At 1:37 PM, Blogger Unknown said...

The best way for adults and kids to "connect" is for them to spend lots of time together. Parents must take responsibility for this. They have to make sacfrices to do this, but it is well worth it. The schools can help, so can the churches, but having functions, but they are infrequent. As a parent you have your kids right there in the house with you. Turn off the TV and the computer and go for a long ride or walk and talk. Hang out. Do nothing. Take command. Don't be afraid of your kids. Keep trying. They will get it after a while.

At 9:23 AM, Anonymous Anonymous said...

I'm not exactly sure how the death of the Pakistani child fits into your premise that there is a general disconnect between children and adults that may produce dire consequences.
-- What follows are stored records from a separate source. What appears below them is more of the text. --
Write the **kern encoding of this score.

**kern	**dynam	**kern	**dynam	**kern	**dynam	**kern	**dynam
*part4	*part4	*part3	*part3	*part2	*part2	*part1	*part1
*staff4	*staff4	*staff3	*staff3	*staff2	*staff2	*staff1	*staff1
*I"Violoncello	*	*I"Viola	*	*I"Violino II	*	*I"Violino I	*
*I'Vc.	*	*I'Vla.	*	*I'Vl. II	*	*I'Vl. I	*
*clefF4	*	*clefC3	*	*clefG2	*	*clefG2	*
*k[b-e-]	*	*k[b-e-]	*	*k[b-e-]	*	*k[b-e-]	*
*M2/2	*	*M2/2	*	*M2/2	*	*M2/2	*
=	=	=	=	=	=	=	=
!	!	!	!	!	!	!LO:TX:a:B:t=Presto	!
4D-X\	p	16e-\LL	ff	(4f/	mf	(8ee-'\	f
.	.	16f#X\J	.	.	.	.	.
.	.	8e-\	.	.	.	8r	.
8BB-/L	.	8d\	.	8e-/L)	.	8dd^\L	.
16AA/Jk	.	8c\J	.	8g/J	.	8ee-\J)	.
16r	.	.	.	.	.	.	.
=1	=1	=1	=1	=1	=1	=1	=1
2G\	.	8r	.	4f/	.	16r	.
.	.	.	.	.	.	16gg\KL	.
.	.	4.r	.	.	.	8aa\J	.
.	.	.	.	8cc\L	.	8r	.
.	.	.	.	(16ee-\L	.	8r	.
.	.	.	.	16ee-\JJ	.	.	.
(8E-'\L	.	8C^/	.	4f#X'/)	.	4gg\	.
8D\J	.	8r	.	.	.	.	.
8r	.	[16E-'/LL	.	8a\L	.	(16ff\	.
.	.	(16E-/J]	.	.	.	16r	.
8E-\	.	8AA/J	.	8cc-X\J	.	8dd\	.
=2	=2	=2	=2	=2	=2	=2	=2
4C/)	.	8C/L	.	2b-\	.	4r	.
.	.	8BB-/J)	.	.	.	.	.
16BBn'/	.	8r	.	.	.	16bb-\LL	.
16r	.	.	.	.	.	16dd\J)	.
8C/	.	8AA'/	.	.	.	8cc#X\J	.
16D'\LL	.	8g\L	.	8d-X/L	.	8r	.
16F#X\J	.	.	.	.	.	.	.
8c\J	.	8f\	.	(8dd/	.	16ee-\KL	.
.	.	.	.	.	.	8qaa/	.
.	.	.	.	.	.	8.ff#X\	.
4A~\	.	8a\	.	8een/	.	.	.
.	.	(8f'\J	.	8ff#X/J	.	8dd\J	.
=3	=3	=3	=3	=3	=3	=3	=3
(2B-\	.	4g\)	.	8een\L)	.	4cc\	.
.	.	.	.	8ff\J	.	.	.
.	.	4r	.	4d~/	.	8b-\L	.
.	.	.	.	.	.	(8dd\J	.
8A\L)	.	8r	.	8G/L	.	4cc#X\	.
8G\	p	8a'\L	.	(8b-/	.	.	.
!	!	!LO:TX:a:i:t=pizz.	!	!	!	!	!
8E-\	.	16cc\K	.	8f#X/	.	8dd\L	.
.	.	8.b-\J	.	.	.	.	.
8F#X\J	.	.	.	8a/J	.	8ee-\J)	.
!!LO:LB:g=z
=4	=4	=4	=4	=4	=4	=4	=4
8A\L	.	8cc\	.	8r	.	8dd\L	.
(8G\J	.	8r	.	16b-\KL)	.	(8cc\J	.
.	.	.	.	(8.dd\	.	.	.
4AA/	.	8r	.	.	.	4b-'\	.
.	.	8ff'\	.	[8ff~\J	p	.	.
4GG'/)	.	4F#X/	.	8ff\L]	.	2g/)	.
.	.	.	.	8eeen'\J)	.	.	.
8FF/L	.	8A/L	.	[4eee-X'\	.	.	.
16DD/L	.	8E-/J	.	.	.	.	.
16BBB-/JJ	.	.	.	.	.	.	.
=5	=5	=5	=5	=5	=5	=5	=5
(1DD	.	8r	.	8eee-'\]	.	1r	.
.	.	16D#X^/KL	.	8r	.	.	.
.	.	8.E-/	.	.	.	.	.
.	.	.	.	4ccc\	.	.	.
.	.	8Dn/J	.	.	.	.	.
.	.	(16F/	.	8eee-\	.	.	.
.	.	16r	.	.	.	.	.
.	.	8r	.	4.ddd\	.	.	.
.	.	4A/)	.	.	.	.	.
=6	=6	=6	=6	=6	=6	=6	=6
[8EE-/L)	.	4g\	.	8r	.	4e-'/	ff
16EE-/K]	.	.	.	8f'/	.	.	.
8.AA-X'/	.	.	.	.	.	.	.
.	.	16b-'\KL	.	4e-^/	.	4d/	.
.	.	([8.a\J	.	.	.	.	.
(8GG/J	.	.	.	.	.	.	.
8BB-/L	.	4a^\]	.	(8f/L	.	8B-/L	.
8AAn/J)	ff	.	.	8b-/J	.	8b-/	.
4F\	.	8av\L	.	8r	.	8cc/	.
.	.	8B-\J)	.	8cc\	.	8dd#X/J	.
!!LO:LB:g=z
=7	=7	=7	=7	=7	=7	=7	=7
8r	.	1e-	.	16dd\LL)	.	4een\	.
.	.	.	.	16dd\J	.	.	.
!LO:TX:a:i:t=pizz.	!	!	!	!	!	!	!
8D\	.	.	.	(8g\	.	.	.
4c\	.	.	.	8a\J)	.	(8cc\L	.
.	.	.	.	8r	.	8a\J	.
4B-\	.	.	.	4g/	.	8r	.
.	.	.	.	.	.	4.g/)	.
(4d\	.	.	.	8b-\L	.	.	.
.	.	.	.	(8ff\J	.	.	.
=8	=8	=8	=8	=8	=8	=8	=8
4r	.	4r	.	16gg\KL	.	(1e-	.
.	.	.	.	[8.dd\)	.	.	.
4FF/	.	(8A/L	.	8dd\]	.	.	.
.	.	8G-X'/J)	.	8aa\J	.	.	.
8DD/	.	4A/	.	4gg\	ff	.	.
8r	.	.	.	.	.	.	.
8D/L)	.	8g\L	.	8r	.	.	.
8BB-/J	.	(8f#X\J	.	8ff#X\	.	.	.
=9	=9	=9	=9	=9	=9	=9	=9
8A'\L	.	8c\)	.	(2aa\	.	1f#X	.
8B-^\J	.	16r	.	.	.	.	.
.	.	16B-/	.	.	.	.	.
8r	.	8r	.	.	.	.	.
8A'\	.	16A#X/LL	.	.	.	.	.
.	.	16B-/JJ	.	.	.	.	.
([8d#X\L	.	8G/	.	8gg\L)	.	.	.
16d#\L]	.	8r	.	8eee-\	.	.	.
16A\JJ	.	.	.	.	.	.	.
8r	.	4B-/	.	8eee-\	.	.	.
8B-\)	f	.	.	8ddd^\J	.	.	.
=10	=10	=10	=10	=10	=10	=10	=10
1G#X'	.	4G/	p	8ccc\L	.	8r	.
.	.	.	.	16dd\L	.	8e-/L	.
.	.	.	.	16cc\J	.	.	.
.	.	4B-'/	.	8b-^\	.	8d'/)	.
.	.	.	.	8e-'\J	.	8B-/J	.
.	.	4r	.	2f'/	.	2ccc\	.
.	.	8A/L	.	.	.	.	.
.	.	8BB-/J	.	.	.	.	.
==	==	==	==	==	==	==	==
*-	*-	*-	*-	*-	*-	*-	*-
While I'm not familiar with the culture that the Pakistani child came from, I would guess that public school and television intrude far less on the family unit than here in the states.

I think it's easy to romanticize the golden ages of nuclear family connectedness, but the reality is that today's American families experience far lower rates of incest, sexual abuse, and domestic violence than in previous generations. I would personally rather face the problem of children experiencing violent tv images than witnessing real violence between family members.

None of this is to minimize the need for children and adults to connect, the need for adults to help children interpret the imagery of a turbulent world, and the need for ethical standards in broadcasting. But the old "things were so much better in yesteryear" saw is simply misleading - and propagandistic in ways that a media watchdog might normally criticize.